The realization prompted the now-director of Utahns for Alternatives to the Death Penalty to believe "the death penalty was something that should be questioned."

A recently released report from the Death Penalty Information Center indicated that not only did a Gallup poll show nationwide support for the death penalty at a 40-year low, but it also found that there were 39 executions in 2013 — only the second time in 19 years that the number has been below 40. The report also states that there were 80 death sentences handed down in 2013, which is "near the lowest number since 1973."

"I think it's a recognition that people … realize the system is so costly and time-consuming and error-prone that (the death penalty) is just not worth it," Dellapiana said.

He pointed to the number of exonerations seen nationally as another explanation for the waning support for capital punishment.

"Even if you're not opposed to the death penalty, you need to be opposed to innocent people being executed," Dellapiana said.

The report also cited "the ongoing problem that states have had in finding a consistent means of carrying out executions" as a reason for their declining number.

"California, North Carolina, Arkansas and Maryland … have not had an execution in over seven years because of their inability to settle on a lethal injection protocol," according to the report. "Federal executions are on hold for the same reason."

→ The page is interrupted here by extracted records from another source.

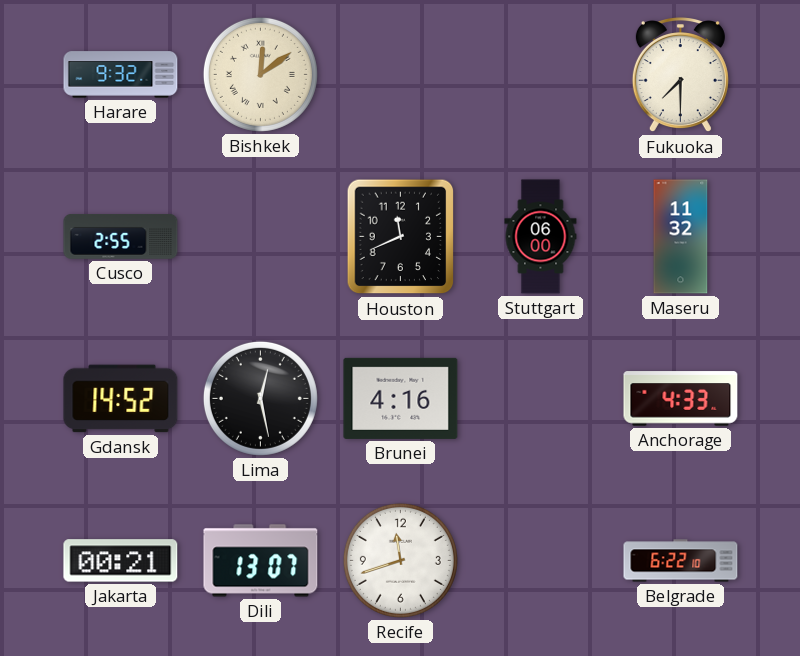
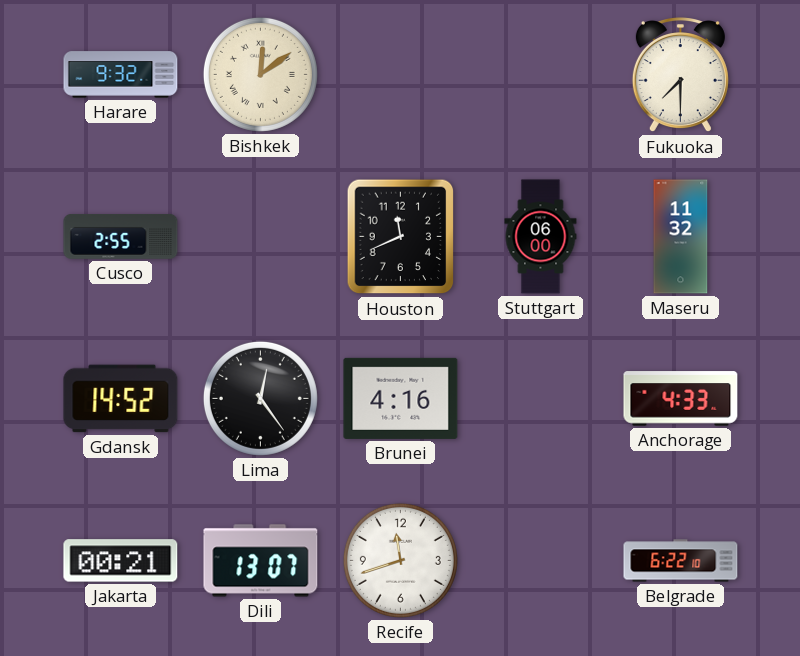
Lima: 12:28 -> 12:24
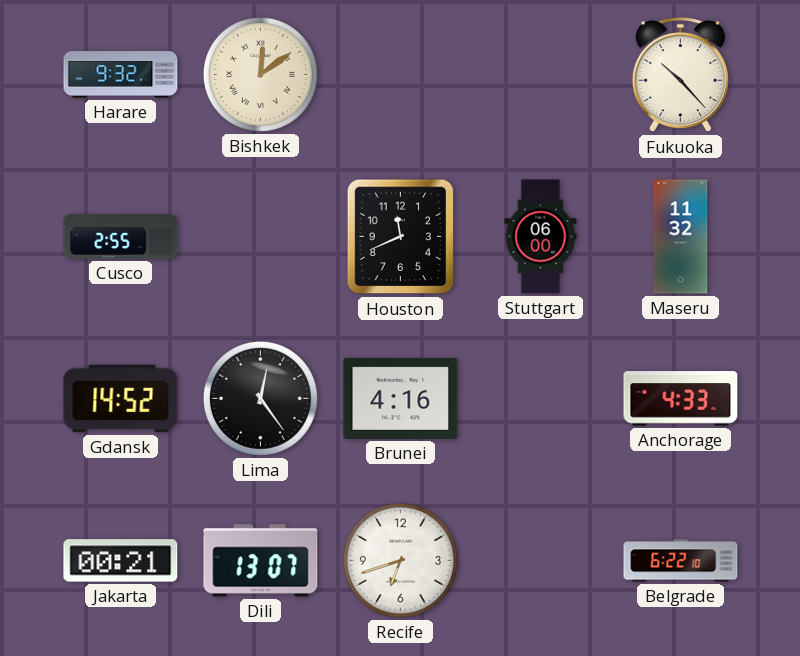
Fukuoka: 7:30 -> 10:23
Recife: 11:42 -> 6:42
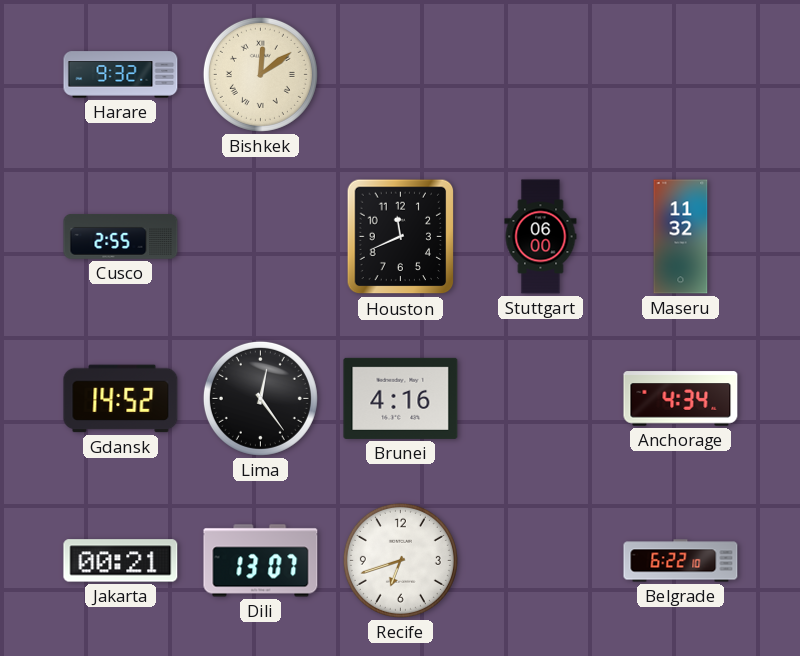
Fukuoka: 10:23 -> none
Anchorage: 4:33 -> 4:34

The report indicates that European manufacturers that produce many of the drugs used in executions are prohibited from exporting the drugs for such purposes.

Dellapiana said most countries see the death penalty as a "barbaric practice."

"I think the U.S. is behind the curve," he said.

Dellapiana was especially troubled by the fact, referenced in the report, that only 2 percent of counties in the U.S. are responsible for the majority of cases leading to execution since 1976. Two percent of counties are also responsible for the majority of the death row population.

"It just seems unfair that the application of the death penalty should be by ZIP code," Dellapiana said. "Right off the top, there's sometime wrong with that."

He said sentences of life without parole protect the public, reduce costs and provide swifter justice. Utahns for Alternatives to the Death Penalty want to see that option replace the death penalty as the ultimate sanction in Utah.

"People say, 'I'm not opposed (to the death penalty) in theory, but it's not worth doing when we have this other option,'" Dellapiana said.

Rep. Stephen Handy, R-Layton, said Utahns seem content with the current system.